(Excerpts from a dataset)

-- -- --

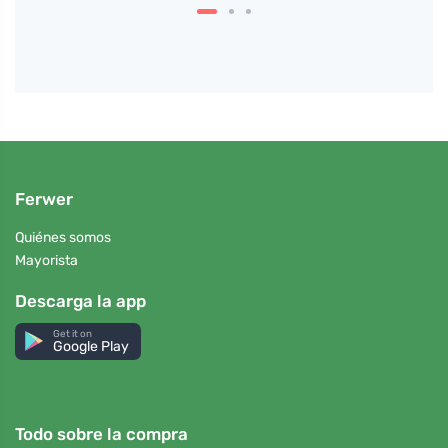
Ferwer
Quiénes somos
Mayorista
Descarga la app
Get it on
Google Play
Todo sobre la compra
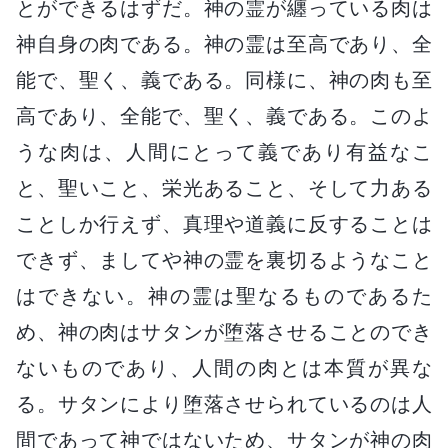
とができるはずだ。神の霊が纏っている肉は
神自身の肉である。神の霊は至高であり、全
能で、聖く、義である。同様に、神の肉も至
高であり、全能で、聖く、義である。このよ
うな肉は、人間にとって義であり有益なこ
と、聖いこと、栄光あること、そして力ある
ことしか行えず、真理や道義に反することは
できず、ましてや神の霊を裏切るようなこと
はできない。神の霊は聖なるものであるた
め、神の肉はサタンが堕落させることのでき
ないものであり、人間の肉とは本質が異な
る。サタンにより堕落させられているのは人
間であって神ではないため、サタンが神の肉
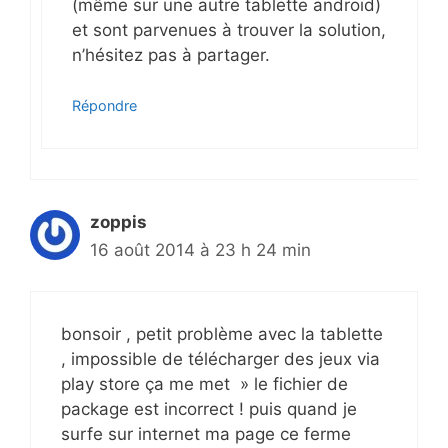
(même sur une autre tablette androïd)
et sont parvenues à trouver la solution,
n’hésitez pas à partager.
Répondre
zoppis
16 août 2014 à 23 h 24 min
bonsoir , petit problème avec la tablette
, impossible de télécharger des jeux via
play store ça me met » le fichier de
package est incorrect ! puis quand je
surfe sur internet ma page ce ferme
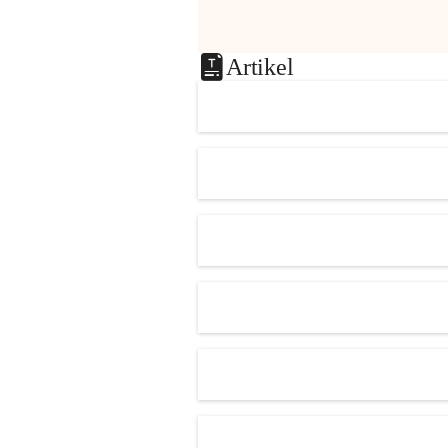
Artikel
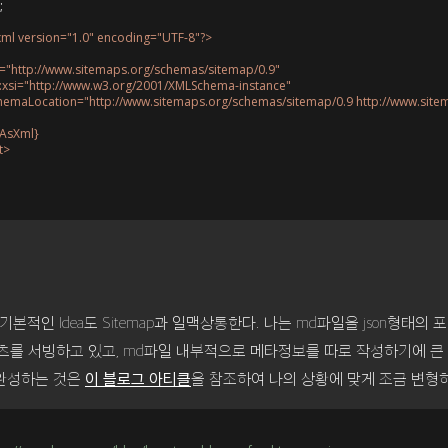
;

xml version="1.0" encoding="UTF-8"?>

mlns="http://www.sitemaps.org/schemas/sitemap/0.9"

mlns:xsi="http://www.w3.org/2001/XMLSchema-instance"

si:schemaLocation="http://www.sitemaps.org/schemas/sitemap/0.9 http://www.sit
sAsXml}
t>

 기본적인 Idea도 Sitemap과 일맥상통한다. 나는 md파일을 json형태의
츠를 서빙하고 있고, md파일 내부적으로 메타정보를 따로 작성하기에 큰
을 완성하는 것은
을 참조하여 나의 상황에 맞게 조금 변형
이 블로그 아티클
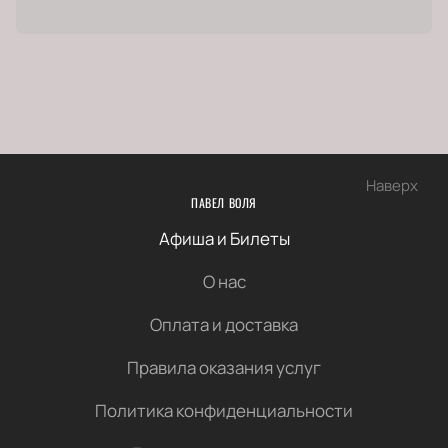
Наверх
ПАВЕЛ ВОЛЯ
Афиша и Билеты
О нас
Оплата и доставка
Правила оказания услуг
Политика конфиденциальности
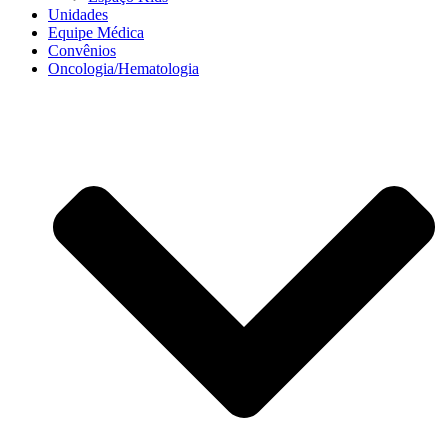
Unidades
Equipe Médica
Convênios
Oncologia/Hematologia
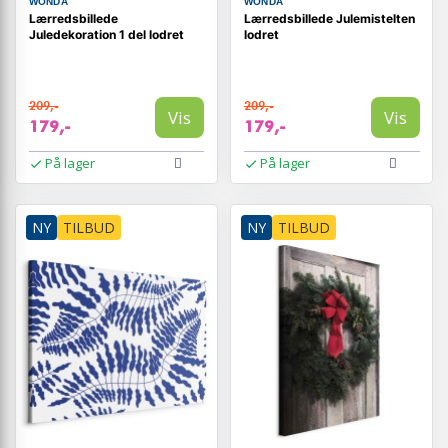
WONDA
WONDA
Lærredsbillede
Lærredsbillede Julemistelten
Juledekoration 1 del lodret
lodret
209,-
209,-
Vis
Vis
179,-
179,-
På lager
På lager
NY
TILBUD
NY
TILBUD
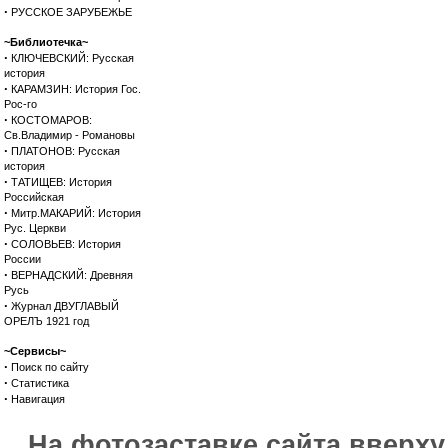
·
РУССКОЕ ЗАРУБЕЖЬЕ
~Библиотечка~
·
КЛЮЧЕВСКИЙ: Русская
история
·
КАРАМЗИН: История Гос.
Рос-го
·
КОСТОМАРОВ:
Св.Владимир - Романовы
·
ПЛАТОНОВ: Русская
история
·
ТАТИЩЕВ: История
Российская
·
Митр.МАКАРИЙ: История
Рус. Церкви
·
СОЛОВЬЕВ: История
России
·
ВЕРНАДСКИЙ: Древняя
Русь
·
Журнал ДВУГЛАВЫЙ
ОРЕЛЪ 1921 год
~Сервисы~
·
Поиск по сайту
·
Статистика
·
Навигация
На фотозаставке сайта вверх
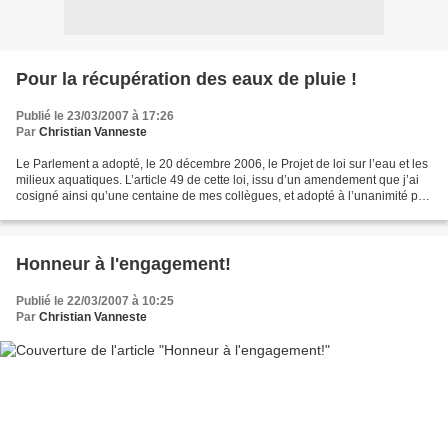
Pour la récupération des eaux de pluie !
Publié le 23/03/2007 à 17:26
Par
Christian Vanneste
Le Parlement a adopté, le 20 décembre 2006, le Projet de loi sur l’eau et les
milieux aquatiques. L’article 49 de cette loi, issu d’un amendement que j’ai
cosigné ainsi qu’une centaine de mes collègues, et adopté à l’unanimité par
l’Assemblée nationale,...
Honneur à l'engagement!
Publié le 22/03/2007 à 10:25
Par
Christian Vanneste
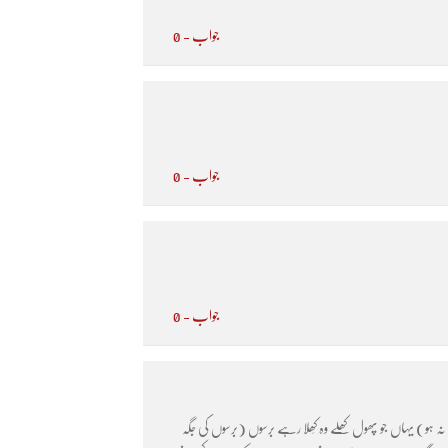
جواب - 0
جواب - 0
جواب - 0
ہ ہو) یہاں جو پھول کھلے وہ کِھلا رہے برسوں (برسوں کی جگہ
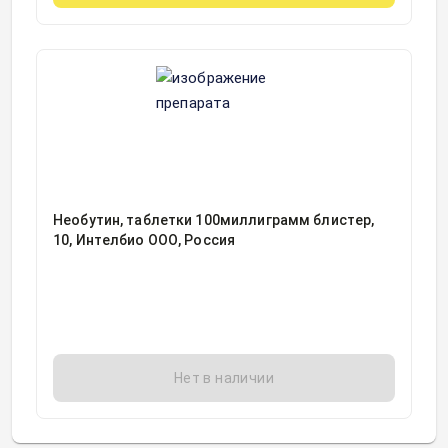
Необутин, таблетки 100миллиграмм блистер,
10, Интелбио ООО, Россия
Нет в наличии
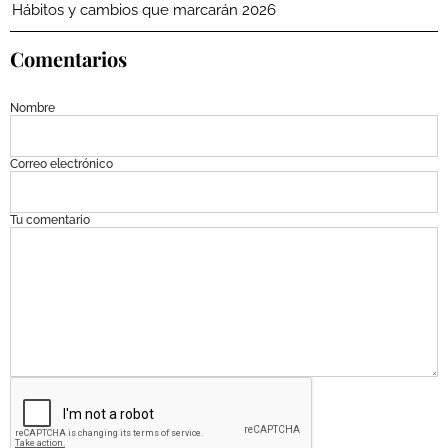
Hábitos y cambios que marcarán 2026
Comentarios
Nombre
Correo electrónico
Tu comentario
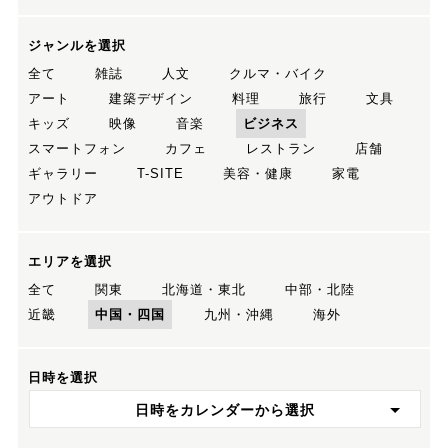
ジャンルを選択
全て
雑誌
人文
クルマ・バイク
アート
建築デザイン
料理
旅行
文具
キッズ
映像
音楽
ビジネス
スマートフォン
カフェ
レストラン
店舗
ギャラリー
T-SITE
美容・健康
家電
アウトドア
エリアを選択
全て
関東
北海道・東北
中部・北陸
近畿
中国・四国
九州・沖縄
海外
日時を選択
日時をカレンダーから選択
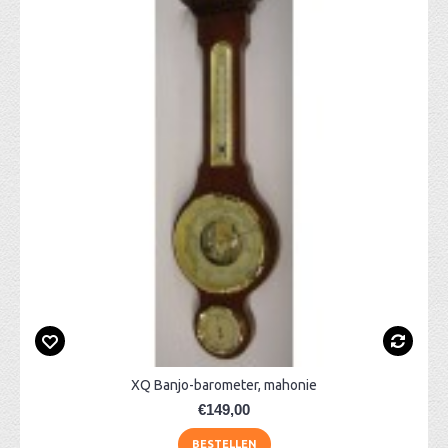
XQ Banjo-barometer, mahonie
€149,00
BESTELLEN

-- -- --

What you have to do: Repeat the records word for word, skipping pictures.

Task result:
Ferwer
Quiénes somos
Mayorista
Descarga la app
Get it on
Google Play
Todo sobre la compra
とができるはずだ。神の霊が纏っている肉は
神自身の肉である。神の霊は至高であり、全
能で、聖く、義である。同様に、神の肉も至
高であり、全能で、聖く、義である。このよ
うな肉は、人間にとって義であり有益なこ
と、聖いこと、栄光あること、そして力ある
ことしか行えず、真理や道義に反することは
できず、ましてや神の霊を裏切るようなこと
はできない。神の霊は聖なるものであるた
め、神の肉はサタンが堕落させることのでき
ないものであり、人間の肉とは本質が異な
る。サタンにより堕落させられているのは人
間であって神ではないため、サタンが神の肉
(même sur une autre tablette androïd)
et sont parvenues à trouver la solution,
n’hésitez pas à partager.
Répondre
zoppis
16 août 2014 à 23 h 24 min
bonsoir , petit problème avec la tablette
, impossible de télécharger des jeux via
play store ça me met » le fichier de
package est incorrect ! puis quand je
surfe sur internet ma page ce ferme
Artikel
;

xml version="1.0" encoding="UTF-8"?>

mlns="http://www.sitemaps.org/schemas/sitemap/0.9"

mlns:xsi="http://www.w3.org/2001/XMLSchema-instance"

si:schemaLocation="http://www.sitemaps.org/schemas/sitemap/0.9 http://www.sit
sAsXml}
t>

 기본적인 Idea도 Sitemap과 일맥상통한다. 나는 md파일을 json형태의
츠를 서빙하고 있고, md파일 내부적으로 메타정보를 따로 작성하기에 큰
을 완성하는 것은
을 참조하여 나의 상황에 맞게 조금 변형
이 블로그 아티클
Наверх
ПАВЕЛ ВОЛЯ
Афиша и Билеты
О нас
Оплата и доставка
Правила оказания услуг
Политика конфиденциальности
Unidades
Equipe Médica
Convênios
Oncologia/Hematologia
WONDA
WONDA
Lærredsbillede
Lærredsbillede Julemistelten
Juledekoration 1 del lodret
lodret
209,-
209,-
Vis
Vis
179,-
179,-
På lager
På lager
NY
TILBUD
NY
TILBUD
·
РУССКОЕ ЗАРУБЕЖЬЕ
~Библиотечка~
·
КЛЮЧЕВСКИЙ: Русская
история
·
КАРАМЗИН: История Гос.
Рос-го
·
КОСТОМАРОВ:
Св.Владимир - Романовы
·
ПЛАТОНОВ: Русская
история
·
ТАТИЩЕВ: История
Российская
·
Митр.МАКАРИЙ: История
Рус. Церкви
·
СОЛОВЬЕВ: История
России
·
ВЕРНАДСКИЙ: Древняя
Русь
·
Журнал ДВУГЛАВЫЙ
ОРЕЛЪ 1921 год
~Сервисы~
·
Поиск по сайту
·
Статистика
·
Навигация
На фотозаставке сайта вверх
Pour la récupération des eaux de pluie !
Publié le 23/03/2007 à 17:26
Par
Christian Vanneste
Le Parlement a adopté, le 20 décembre 2006, le Projet de loi sur l’eau et les
milieux aquatiques. L’article 49 de cette loi, issu d’un amendement que j’ai
cosigné ainsi qu’une centaine de mes collègues, et adopté à l’unanimité par
l’Assemblée nationale,...
Honneur à l'engagement!
Publié le 22/03/2007 à 10:25
Par
Christian Vanneste
جواب - 0
جواب - 0
جواب - 0
ہ ہو) یہاں جو پھول کھلے وہ کِھلا رہے برسوں (برسوں کی جگہ
Необутин, таблетки 100миллиграмм блистер,
10, Интелбио ООО, Россия
Нет в наличии
Hábitos y cambios que marcarán 2026
Comentarios
Nombre
Correo electrónico
Tu comentario
ジャンルを選択
全て
雑誌
人文
クルマ・バイク
アート
建築デザイン
料理
旅行
文具
キッズ
映像
音楽
ビジネス
スマートフォン
カフェ
レストラン
店舗
ギャラリー
T-SITE
美容・健康
家電
アウトドア
エリアを選択
全て
関東
北海道・東北
中部・北陸
近畿
中国・四国
九州・沖縄
海外
日時を選択
日時をカレンダーから選択
XQ Banjo-barometer, mahonie
€149,00
BESTELLEN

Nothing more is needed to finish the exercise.